No reference herein to the Indenture and no provision of this Note or of the Indenture shall alter or impair the obligation of the Company, which is absolute and unconditional, to pay the principal of and any premium and interest on this Note in the manner, at the place, at the respective times, at the rate and in the coin or currency herein prescribed.
The Notes are issuable initially only in registered form without coupons in denominations of $1,000 and any multiple of $1,000 at the office or agency of the Company in The City of New York, and in the manner and subject to the limitations provided in the Indenture, but without the payment of any service charge, Notes may be exchanged for a like aggregate principal amount of Notes of other authorized denominations.
Upon due presentment for registration of transfer of this Note at the office or agency of the Company in The City of New York, a new Note or Notes of authorized denominations for an equal aggregate principal amount will be issued to the transferee in exchange therefor, subject to the limitations provided in the Indenture, without charge except for any tax or other governmental charge imposed in connection therewith.
The Company, the Trustee and any authorized agent of the Company or the Trustee may deem and treat the registered Holder hereof as the absolute owner of this Note (whether or not this Note shall be overdue and notwithstanding any notation of ownership or other writing hereon made by anyone other than the Company or the Trustee or any authorized agent of the Company or the Trustee), for the purpose of receiving payment of, or on account of, the principal hereof and premium, if any, and, subject to the provisions on the face hereof, interest hereon, and for all other purposes, and neither the Company nor the Trustee nor any authorized agent of the Company or the Trustee shall be affected by any notice to the contrary.
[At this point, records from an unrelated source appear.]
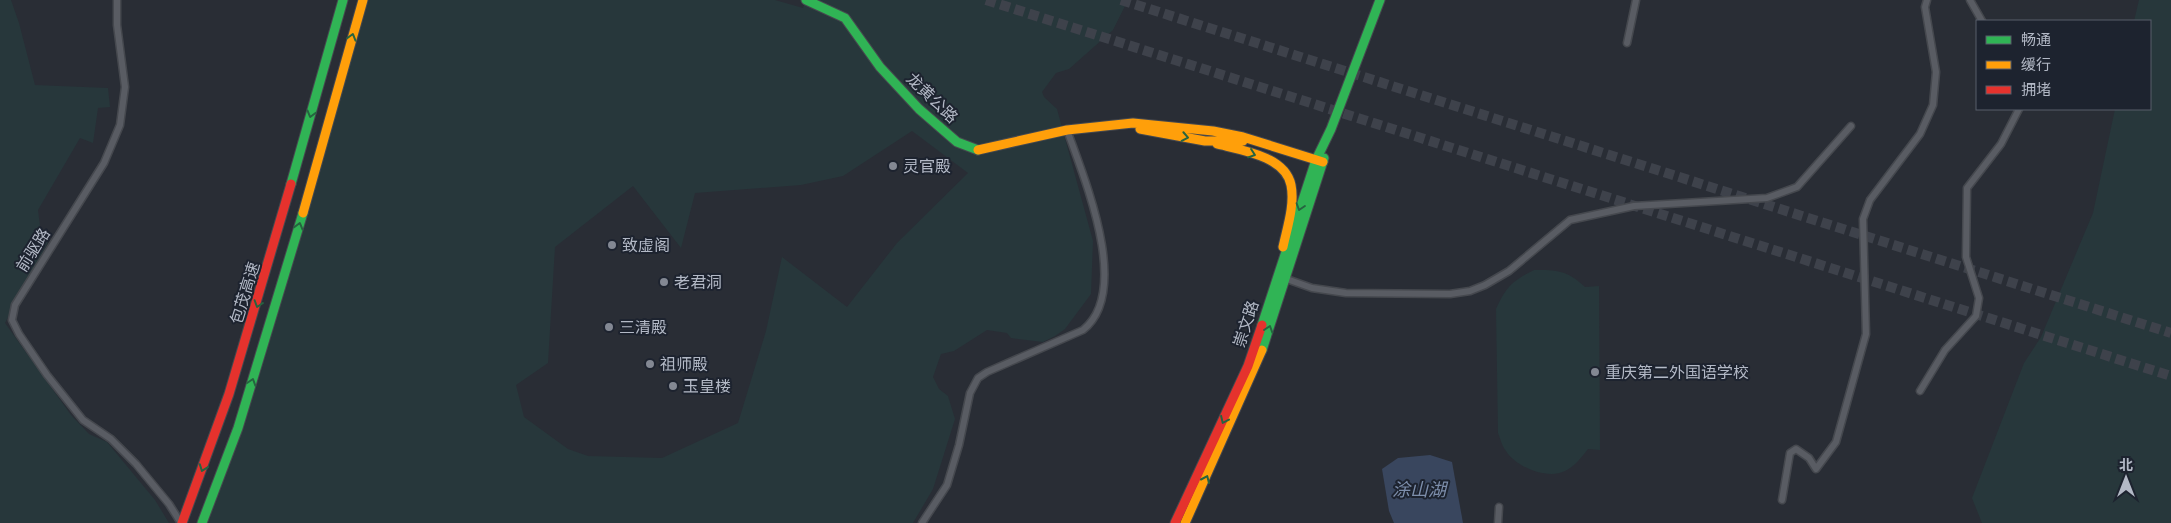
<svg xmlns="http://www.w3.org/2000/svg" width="2171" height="523" font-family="Montserrat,'Noto Sans SC',sans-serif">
  <rect width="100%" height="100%" fill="#292d35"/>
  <path fill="#27373b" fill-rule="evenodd" d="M0 0H11L19 23 35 85 108 88 110 107 98 108 93 143 80 138 38 210 41 234 50 239 20 293 5 323 71 415 89 434 107 442 155 500 169 523H0Z
    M369 0H775L803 8 806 0H1128L1113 30 1069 69 1056 73 1042 92 1044 97 1057 109 1093 241 1091 294 1065 329 1055 336 1043 342 1011 338 1007 333 987 330 954 351 941 354 933 377 939 389 948 396 955 419 933 489 913 523H202ZM912 131 968 173 897 243 847 307 782 257 766 331 738 423 662 458 588 456 568 449 524 417 516 385 548 363 555 247 633 186 681 248 695 193 801 185 843 176Z
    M2139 0H2171V523H1982L1972 498 2024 363 2041 337 2093 213 2115 109H2150V21H2134Z
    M1534 270C1557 270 1567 270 1585 287L1599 286 1600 450 1588 449C1581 458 1575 466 1565 471 1547 480 1516 467 1506 451 1502 446 1500 438 1498 433L1496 309C1506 287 1512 281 1534 270Z"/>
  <path fill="#39465e" d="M1430 455 1452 462 1463 523H1394L1389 511 1382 469 1398 458Z"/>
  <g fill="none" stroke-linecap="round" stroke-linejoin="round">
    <path stroke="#3e424b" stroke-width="10" stroke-dasharray="10 5" stroke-linecap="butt" d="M986 0 2171 376
      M1121 0 2171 333"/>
    <defs>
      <path id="street" d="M117 0V25L125 87 120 125 104 163 15 305 12 320 19 334 47 375 83 420 111 439 136 464 169 504 181 523
        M1970 0 1982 21
        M1627 43 1636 0
        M1281 277 1312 288 1346 293 1450 294 1470 291 1485 285 1509 271 1570 220 1634 206 1767 198 1797 187 1851 126
        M1920 391 1945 350 1976 316 1979 298 1966 257 1967 188 2001 144 2019 109
        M1782 500 1790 453 1796 449 1809 458 1816 469 1836 442 1866 334 1863 219 1870 200 1920 134 1933 105 1936 72 1925 7 1927 0
        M922 523 947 485 959 445 970 393 978 378 987 372 1083 330C1132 291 1084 178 1067 130
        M1498 523 1499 507"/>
      <path id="fast" d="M806 0 845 18 880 67 919 109 957 142 978 150
        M291 184 343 0
        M1262 325 1316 160 1331 129 1380 0
        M1262 350 1324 158
        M202 523 238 428 303 213"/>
      <path id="slow" d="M1140 129 1205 141H1243
        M1217 144C1241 150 1285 156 1291 185 1295 205 1287 228 1283 247
        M978 150 1067 130 1133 123 1213 131 1243 137 1323 162
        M303 213 363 0
        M1185 523 1262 350"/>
      <path id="jam" d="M182 523 229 394 291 184
        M1175 523 1248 366 1262 325"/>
    </defs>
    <use href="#street" stroke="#45484e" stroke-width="9"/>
    <use href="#fast" stroke="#45484e" stroke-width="11"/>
    <use href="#slow" stroke="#45484e" stroke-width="11"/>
    <use href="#jam" stroke="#45484e" stroke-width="11"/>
    <use href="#street" stroke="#595c63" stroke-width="6"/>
    <use href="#fast" stroke="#30b455" stroke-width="9"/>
    <use href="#slow" stroke="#ff9f0a" stroke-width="9"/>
    <use href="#jam" stroke="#e5322d" stroke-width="9"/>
  </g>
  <defs><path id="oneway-chevron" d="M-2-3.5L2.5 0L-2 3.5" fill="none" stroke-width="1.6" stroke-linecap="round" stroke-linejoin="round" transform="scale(1.25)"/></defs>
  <g stroke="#266440">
    <use href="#oneway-chevron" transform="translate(352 37) rotate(-74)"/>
    <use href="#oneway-chevron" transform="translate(311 114) rotate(105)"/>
    <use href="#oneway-chevron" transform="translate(1185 137) rotate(11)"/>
    <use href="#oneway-chevron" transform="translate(1252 154) rotate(19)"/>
    <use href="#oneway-chevron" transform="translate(1300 207) rotate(108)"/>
    <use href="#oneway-chevron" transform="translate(299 226) rotate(-75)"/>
    <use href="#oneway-chevron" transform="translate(258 304) rotate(108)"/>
    <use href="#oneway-chevron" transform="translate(1269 329) rotate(-72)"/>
    <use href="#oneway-chevron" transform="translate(252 382) rotate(-72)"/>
    <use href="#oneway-chevron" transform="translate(1224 420) rotate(115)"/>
    <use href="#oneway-chevron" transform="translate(203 468) rotate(110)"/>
    <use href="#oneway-chevron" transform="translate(1206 479) rotate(-66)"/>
  </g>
  <g fill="#838893" stroke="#1d232f" stroke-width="2">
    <circle cx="893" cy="166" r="5"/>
    <circle cx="612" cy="245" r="5"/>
    <circle cx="664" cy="282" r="5"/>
    <circle cx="609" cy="327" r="5"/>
    <circle cx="650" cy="364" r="5"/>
    <circle cx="1595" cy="372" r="5"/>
    <circle cx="673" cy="386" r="5"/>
  </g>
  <g text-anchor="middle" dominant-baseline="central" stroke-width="4" stroke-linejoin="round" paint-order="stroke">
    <g font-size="16" fill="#b3b9c6" stroke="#1d232f">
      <text transform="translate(932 98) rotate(44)">龙黄公路</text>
      <text transform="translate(33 250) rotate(-58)">前驱路</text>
      <text transform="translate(245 293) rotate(-73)">包茂高速</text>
      <text transform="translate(1246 324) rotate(-72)">崇文路</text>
    </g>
    <g font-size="16" fill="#b3b9c6" stroke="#1d232f" text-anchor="start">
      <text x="903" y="166">灵官殿</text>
      <text x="622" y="245">致虚阁</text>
      <text x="674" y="282">老君洞</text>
      <text x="619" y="327">三清殿</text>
      <text x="660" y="364">祖师殿</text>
      <text x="1605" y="372">重庆第二外国语学校</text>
      <text x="683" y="386">玉皇楼</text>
    </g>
    <g font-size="18" font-style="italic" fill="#7d8eab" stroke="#1d232f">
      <text x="1419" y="490">涂山湖</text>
    </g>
  </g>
  <rect x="1976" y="20" width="175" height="90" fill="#1d232f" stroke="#595f6b"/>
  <rect x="1986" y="36" width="25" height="8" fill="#30b455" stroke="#595f6b"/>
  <text x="2021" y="45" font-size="15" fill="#b3b9c6">畅通</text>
  <rect x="1986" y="61" width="25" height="8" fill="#ff9f0a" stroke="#595f6b"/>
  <text x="2021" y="70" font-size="15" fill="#b3b9c6">缓行</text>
  <rect x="1986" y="86" width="25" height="8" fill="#e5322d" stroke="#595f6b"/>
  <text x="2021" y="95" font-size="15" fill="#b3b9c6">拥堵</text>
  <g transform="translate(2126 478)" stroke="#1d232f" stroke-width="4" paint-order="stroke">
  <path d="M0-4L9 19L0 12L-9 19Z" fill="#b3b9c6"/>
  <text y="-8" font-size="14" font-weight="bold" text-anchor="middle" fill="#b3b9c6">北</text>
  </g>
</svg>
No recourse under or upon any obligation, covenant or agreement of the Company in the Indenture or any indenture supplemental thereto or in any Note, or because of the creation of any indebtedness represented thereby, shall be had against any incorporator, stockholder, officer or director, as such, past, present, or future, of the Company or of any successor corporation, either directly or through the Company or any successor corporation, under any rule of law, statute or constitutional provision or by the enforcement of any assessment or by any legal or equitable proceeding or otherwise, all such liability being expressly waived and released by the acceptance hereof and as part of the consideration for the issue hereof.
Terms used herein which are defined in the Indenture shall have the respective meanings assigned thereto in the Indenture.
THE INTERNAL LAWS OF THE STATE OF NEW YORK SHALL GOVERN THE INDENTURE AND THE NOTES WITHOUT REGARD TO CONFLICT OF LAW PROVISIONS THEREOF.
1. To be included in Initial Notes not Exchange Notes.
2. To be included in Exchange Notes.